§ Your objective
Pull every line that includes the word "right" out of the data below and copy it.
START Exercise inputs
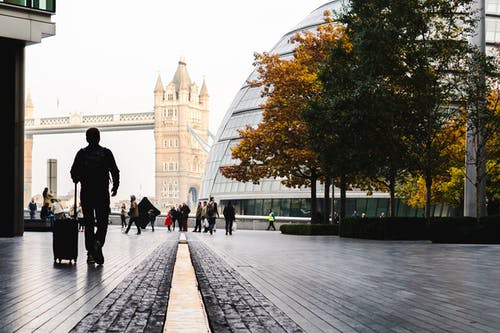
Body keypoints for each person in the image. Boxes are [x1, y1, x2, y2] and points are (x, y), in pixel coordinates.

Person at [70, 127, 120, 265]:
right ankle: (98, 243)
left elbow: (73, 172)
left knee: (89, 223)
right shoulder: (106, 153)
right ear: (99, 138)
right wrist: (115, 186)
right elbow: (115, 171)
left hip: (86, 193)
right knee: (103, 222)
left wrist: (77, 178)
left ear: (87, 138)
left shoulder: (81, 154)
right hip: (102, 193)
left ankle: (90, 253)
END Exercise inputs
§ Completed task
right ankle: (98, 243)
right shoulder: (106, 153)
right ear: (99, 138)
right wrist: (115, 186)
right elbow: (115, 171)
right knee: (103, 222)
right hip: (102, 193)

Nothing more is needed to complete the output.